Richardson, a professor of resource ecology at the Nicholas School of the Environment and Earth Sciences, has been called on to help preserve the Florida everglades and the marshlands in Iraq. The spring, Richardson focused his talents at home, supervising the transformation of about 2,000 feet of heavily eroded, silt-clogged Sandy Creek in Duke Forest into a restored wetland.
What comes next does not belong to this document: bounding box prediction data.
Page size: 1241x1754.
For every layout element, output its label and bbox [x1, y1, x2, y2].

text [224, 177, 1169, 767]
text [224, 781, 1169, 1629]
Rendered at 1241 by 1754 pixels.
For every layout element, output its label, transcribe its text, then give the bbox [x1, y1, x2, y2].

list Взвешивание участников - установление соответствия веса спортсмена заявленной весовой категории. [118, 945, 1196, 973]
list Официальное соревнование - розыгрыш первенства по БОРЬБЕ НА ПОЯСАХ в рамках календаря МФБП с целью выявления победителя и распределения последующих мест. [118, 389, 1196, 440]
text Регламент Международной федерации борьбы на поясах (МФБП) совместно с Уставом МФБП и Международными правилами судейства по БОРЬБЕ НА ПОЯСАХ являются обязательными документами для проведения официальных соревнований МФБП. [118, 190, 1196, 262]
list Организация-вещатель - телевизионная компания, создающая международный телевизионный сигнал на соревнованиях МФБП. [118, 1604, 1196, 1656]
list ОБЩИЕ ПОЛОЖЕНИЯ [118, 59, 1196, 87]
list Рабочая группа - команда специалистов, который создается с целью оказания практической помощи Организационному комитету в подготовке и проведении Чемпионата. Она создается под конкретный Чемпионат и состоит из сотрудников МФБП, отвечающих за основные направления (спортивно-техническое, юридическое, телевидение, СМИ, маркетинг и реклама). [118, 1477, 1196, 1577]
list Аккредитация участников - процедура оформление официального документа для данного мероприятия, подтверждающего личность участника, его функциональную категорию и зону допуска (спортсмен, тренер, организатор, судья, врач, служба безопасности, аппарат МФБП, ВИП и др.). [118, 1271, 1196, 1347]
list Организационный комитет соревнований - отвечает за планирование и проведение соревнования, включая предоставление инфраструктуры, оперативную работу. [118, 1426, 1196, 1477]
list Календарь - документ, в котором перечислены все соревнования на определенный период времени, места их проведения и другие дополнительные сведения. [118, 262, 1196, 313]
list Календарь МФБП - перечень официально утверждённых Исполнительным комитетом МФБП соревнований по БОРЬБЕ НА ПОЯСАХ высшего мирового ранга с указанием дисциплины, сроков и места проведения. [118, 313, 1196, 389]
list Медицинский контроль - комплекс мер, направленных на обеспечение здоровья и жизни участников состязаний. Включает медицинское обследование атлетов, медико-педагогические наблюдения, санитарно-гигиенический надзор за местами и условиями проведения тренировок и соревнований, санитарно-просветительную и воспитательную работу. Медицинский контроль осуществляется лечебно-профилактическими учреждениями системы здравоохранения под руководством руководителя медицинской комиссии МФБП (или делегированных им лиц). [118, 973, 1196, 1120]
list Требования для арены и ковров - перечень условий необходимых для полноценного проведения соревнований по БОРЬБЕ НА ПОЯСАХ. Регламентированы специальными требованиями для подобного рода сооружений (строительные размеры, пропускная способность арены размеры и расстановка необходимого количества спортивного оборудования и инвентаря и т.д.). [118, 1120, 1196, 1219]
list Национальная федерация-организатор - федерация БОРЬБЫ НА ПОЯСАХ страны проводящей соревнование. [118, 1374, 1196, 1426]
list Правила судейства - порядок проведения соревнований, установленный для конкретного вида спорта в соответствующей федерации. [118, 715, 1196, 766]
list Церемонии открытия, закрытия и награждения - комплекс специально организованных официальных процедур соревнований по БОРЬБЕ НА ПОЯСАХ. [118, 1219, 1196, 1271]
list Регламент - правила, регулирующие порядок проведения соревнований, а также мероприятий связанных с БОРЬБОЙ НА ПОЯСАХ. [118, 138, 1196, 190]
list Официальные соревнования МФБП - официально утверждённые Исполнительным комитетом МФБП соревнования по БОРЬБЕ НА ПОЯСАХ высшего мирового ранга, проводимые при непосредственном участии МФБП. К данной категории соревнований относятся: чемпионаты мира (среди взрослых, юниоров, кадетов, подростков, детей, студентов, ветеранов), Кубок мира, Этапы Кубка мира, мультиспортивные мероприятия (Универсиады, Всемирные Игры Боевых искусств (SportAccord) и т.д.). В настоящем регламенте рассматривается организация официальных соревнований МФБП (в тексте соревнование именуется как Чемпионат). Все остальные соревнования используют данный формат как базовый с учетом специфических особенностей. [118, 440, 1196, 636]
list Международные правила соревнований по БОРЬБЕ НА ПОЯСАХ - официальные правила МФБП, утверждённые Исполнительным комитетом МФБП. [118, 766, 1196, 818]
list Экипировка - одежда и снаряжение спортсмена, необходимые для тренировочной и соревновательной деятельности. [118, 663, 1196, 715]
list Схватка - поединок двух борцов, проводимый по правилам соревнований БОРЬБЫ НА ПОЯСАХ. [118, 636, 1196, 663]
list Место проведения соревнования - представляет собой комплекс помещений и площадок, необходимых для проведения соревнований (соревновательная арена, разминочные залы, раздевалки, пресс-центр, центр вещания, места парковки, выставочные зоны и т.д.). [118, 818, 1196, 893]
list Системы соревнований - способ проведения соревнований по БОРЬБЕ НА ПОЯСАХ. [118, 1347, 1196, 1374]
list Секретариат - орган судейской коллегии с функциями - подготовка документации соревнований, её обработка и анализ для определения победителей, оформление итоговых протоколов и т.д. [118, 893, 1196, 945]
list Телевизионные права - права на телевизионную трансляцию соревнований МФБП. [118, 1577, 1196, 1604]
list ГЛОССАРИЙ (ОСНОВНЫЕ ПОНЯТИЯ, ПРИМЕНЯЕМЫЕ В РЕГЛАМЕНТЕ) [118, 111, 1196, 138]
Once refurbished, the wetlands will treat about 1,400 acres of stormwater runoff from Durham and the Duke campus, removing sediment and nutrients before the water drains into the Jordan Reservoir, a drinking-water source for thousands in the Triangle.

"By restoring the natural flood plain that used to be here before the onslaught of urban development, we'll recreate a healthy wetlands ecosystem that sops up pollutants and improves wildlife habitat," says Richardson, founder and director of the Duke University Wetland Center. "Our goal is to create an ecosystem similar to what you would have found here 75 to 100 years ago."

Project sponsors include the Clean Water Management Trust Fund, the North Ecosystem Enhancement Program, Duke Forest, Duke's Facilities Management Department EPA 319 Program, and the Wetland Center. The reconstruction will take about six months and cost $ 1.5 million dollars. EPA 319 Program will also provide an additional $340,000 for monitoring and construction of treatment wetland at the site over the next three years.

Lessons from the restoration will contribute to a better understanding of what to do elsewhere in the state, says Bill Holman, executive director of North Carolina's Clean Water Management Trust Fund. The fund, created in 1996 by the N.C. General Assembly, makes grants to local governments, state agencies and conservation non-profits to help finance projects that address water pollution problems.

"With most of these restoration projects, we're still in the art, not the science, phase," Holman says. "We're still learning a lot about what really works and what doesn't. [Duke's] wetlands research project is a win for water quality and a win for improving the science of stream and wetland restoration."

Besides being an example of a rare Piedmont wetland, the eight-acre ecosystem provides a site for research on biological diversity, hydrology, mosquito control, invasive plant species and other environmental concerns, Richardson says. The project will serve as an outdoor classroom and field laboratory for students and researchers from Duke and other area schools and universities.

"What we learn here will reach far beyond Durham," adds Richardson. "It will benefit wetlands and watersheds nationwide."